◆ **BRIEF**
Reproduce every line of text in the listing below character for character, leaving out the pictures.

Stored data entries:
********************
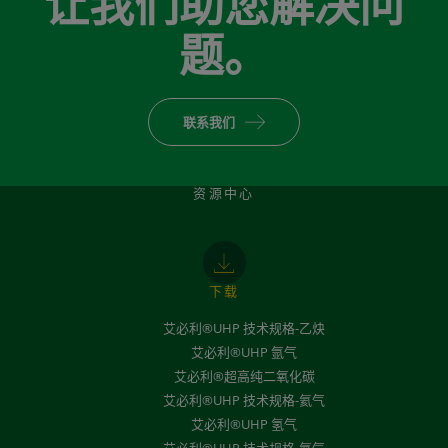
让我们助您解决问
题。
联系我们
资源中心
下载
艾必利®UHP 技术规格-乙炔
艾必利®UHP 氩气
艾必利®超高纯二氧化碳
艾必利®UHP 技术规格-氦气
艾必利®UHP 氢气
********************
◆ **ANSWER SECTION**
让我们助您解决问
题。
联系我们
资源中心
下载
艾必利®UHP 技术规格-乙炔
艾必利®UHP 氩气
艾必利®超高纯二氧化碳
艾必利®UHP 技术规格-氦气
艾必利®UHP 氢气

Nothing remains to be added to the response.